*SELECTED EXCERPT:*
Spotlight on the Nation's Highest Court ; Two New Books Home in on Supreme Court Justices, Past and Present, and How They Shape the Court They Serve

Article excerpt

David Souter, the famously reclusive Supreme Court justice, once warned that cameras would televise the most publicity shy branch of government's proceedings over his dead body. His fellow justices, however, appear more comfortable with public attention lately.

Most have sat down for television interviews and given public speeches in recent months. Chief Justice John G. Roberts Jr. has shown a particular willingness to lift the court's veil of mystery, releasing more same-day tape recordings of its oral arguments.

Authors of two new books on the court, journalist Jan Crawford Greenburg and law professor Jeffrey Rosen, have benefited from the court's greater openness - and so will their readers.

Greenburg, an ABC News legal reporter, interviewed nine justices for her book, Supreme Conflict: The Inside Story of the Struggle for Control of the United States Supreme Court, a close examination of the Supreme Court justices that explores how every justice appointed since Sandra Day O'Connor wound up on the court and how they've acted since they got there. (Only John Paul Stevens, appointed by President Gerald Ford, gets short shrift.)

She fills this meticulously reported and well-written book with rich detail not available in contemporary news accounts. Readers may feel as if they're in the room as the decisions are made since she seems to have interviewed every person involved in each nomination.

*RECORDED INFORMATION:*
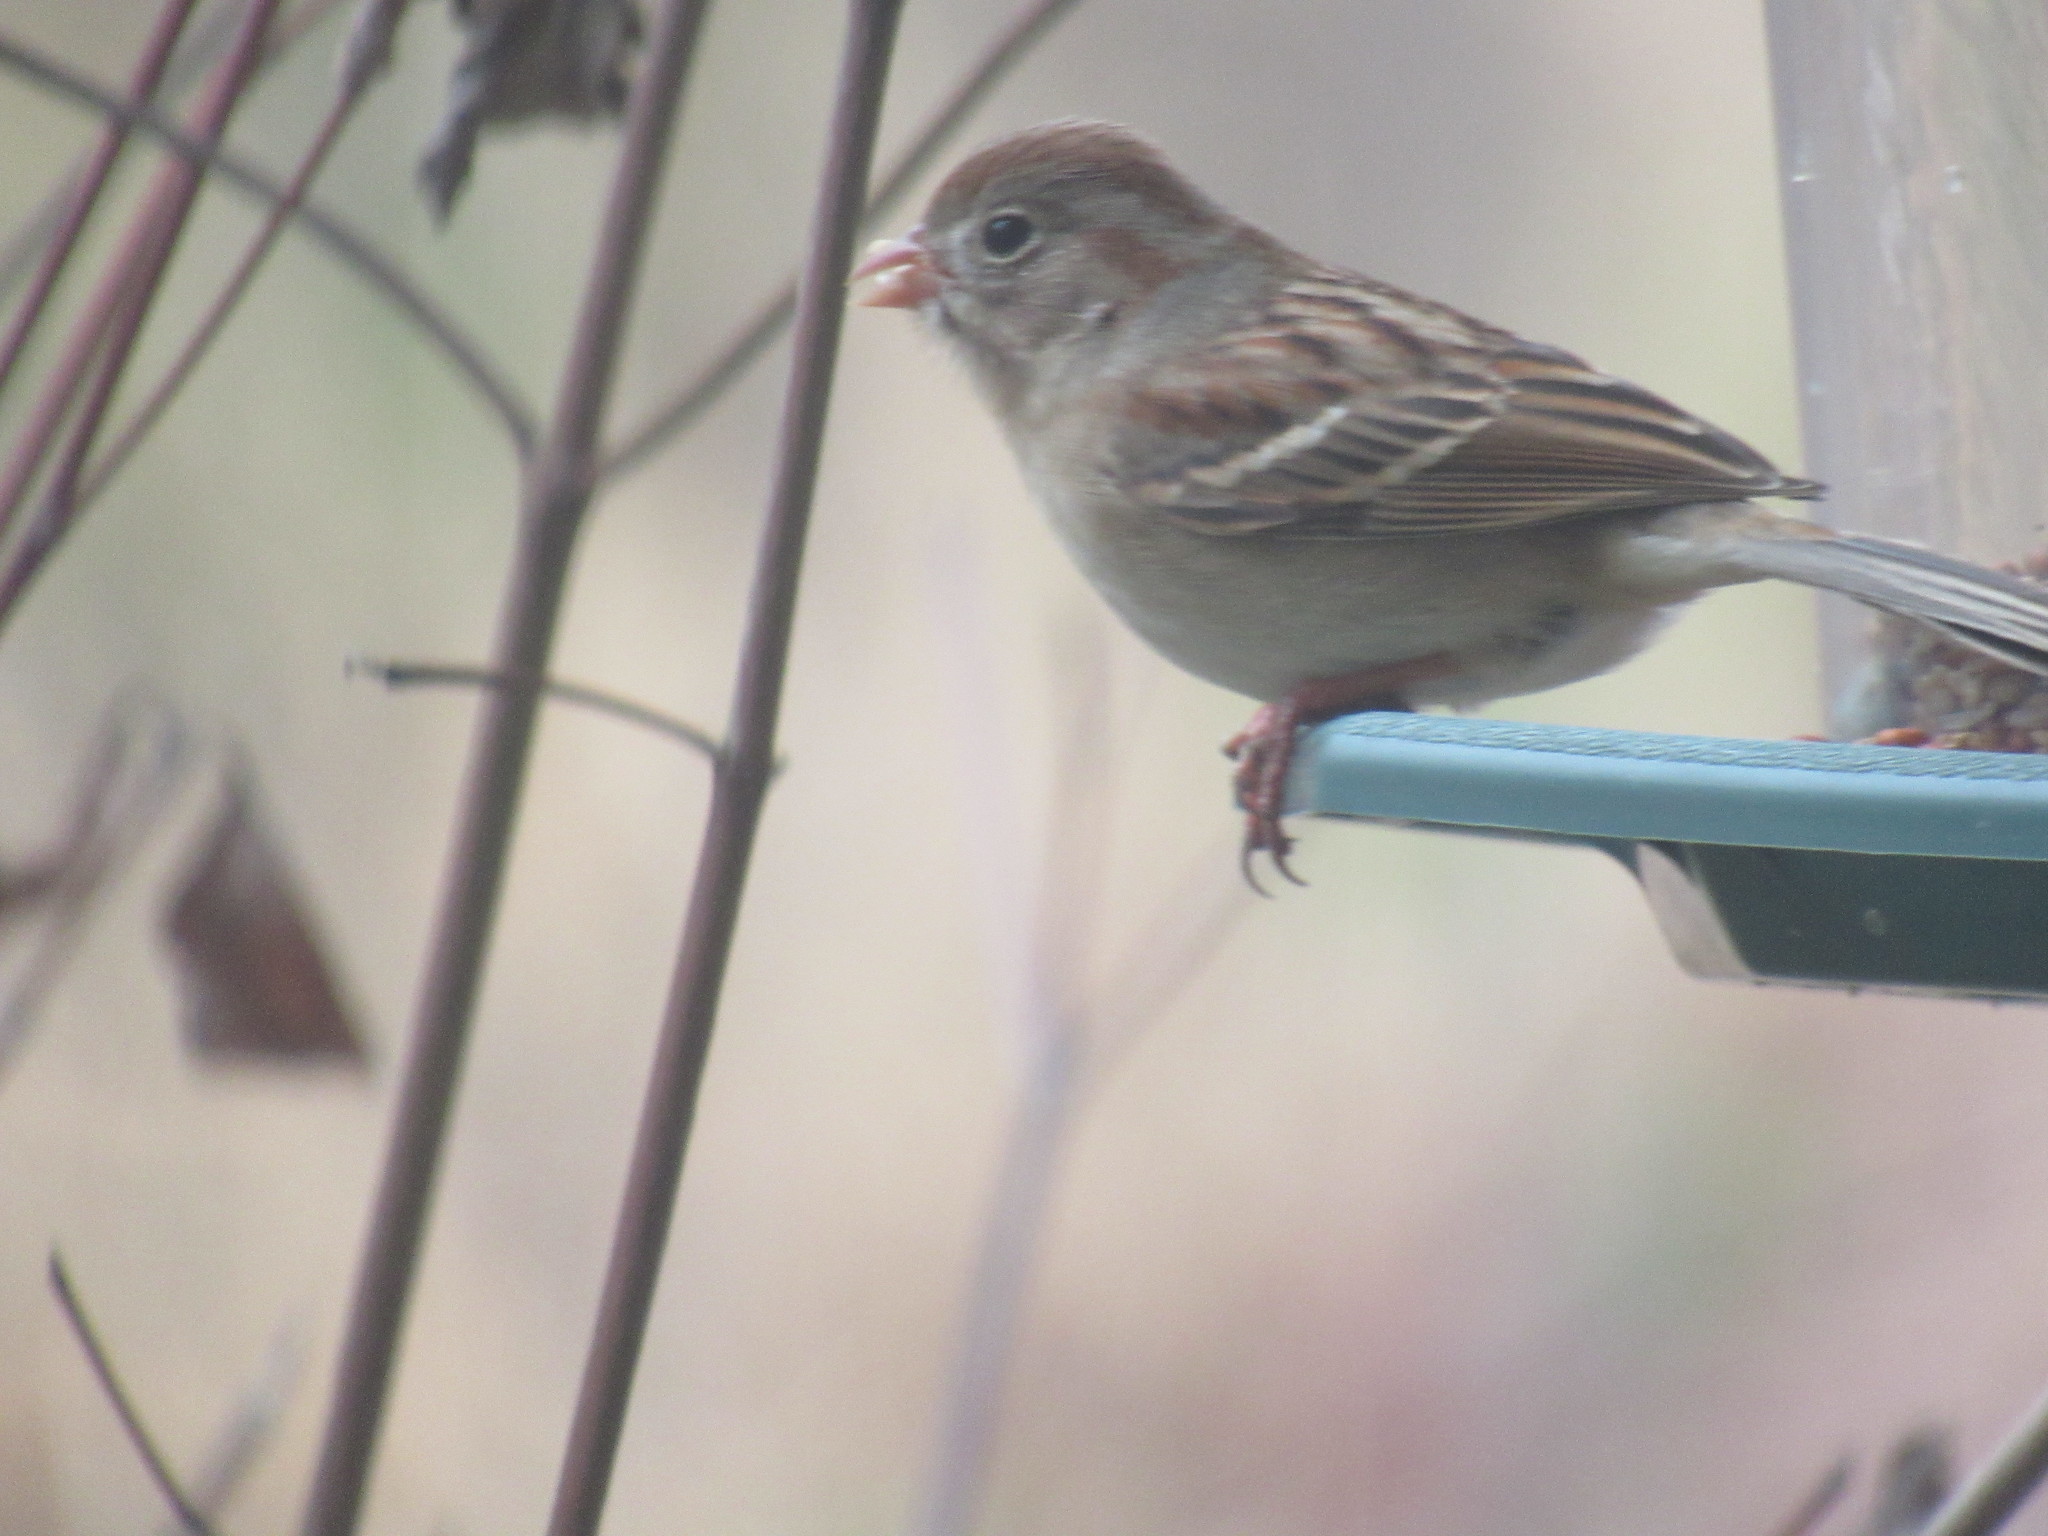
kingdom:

==

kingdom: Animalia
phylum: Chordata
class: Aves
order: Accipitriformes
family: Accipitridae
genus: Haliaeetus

*SET TASK:* Write out the article excerpt about the two new Supreme Court books, word for word from start to finish.

*WRITTEN SOLUTION:*
Spotlight on the Nation's Highest Court ; Two New Books Home in on Supreme Court Justices, Past and Present, and How They Shape the Court They Serve

Article excerpt

David Souter, the famously reclusive Supreme Court justice, once warned that cameras would televise the most publicity shy branch of government's proceedings over his dead body. His fellow justices, however, appear more comfortable with public attention lately.

Most have sat down for television interviews and given public speeches in recent months. Chief Justice John G. Roberts Jr. has shown a particular willingness to lift the court's veil of mystery, releasing more same-day tape recordings of its oral arguments.

Authors of two new books on the court, journalist Jan Crawford Greenburg and law professor Jeffrey Rosen, have benefited from the court's greater openness - and so will their readers.

Greenburg, an ABC News legal reporter, interviewed nine justices for her book, Supreme Conflict: The Inside Story of the Struggle for Control of the United States Supreme Court, a close examination of the Supreme Court justices that explores how every justice appointed since Sandra Day O'Connor wound up on the court and how they've acted since they got there. (Only John Paul Stevens, appointed by President Gerald Ford, gets short shrift.)

She fills this meticulously reported and well-written book with rich detail not available in contemporary news accounts. Readers may feel as if they're in the room as the decisions are made since she seems to have interviewed every person involved in each nomination.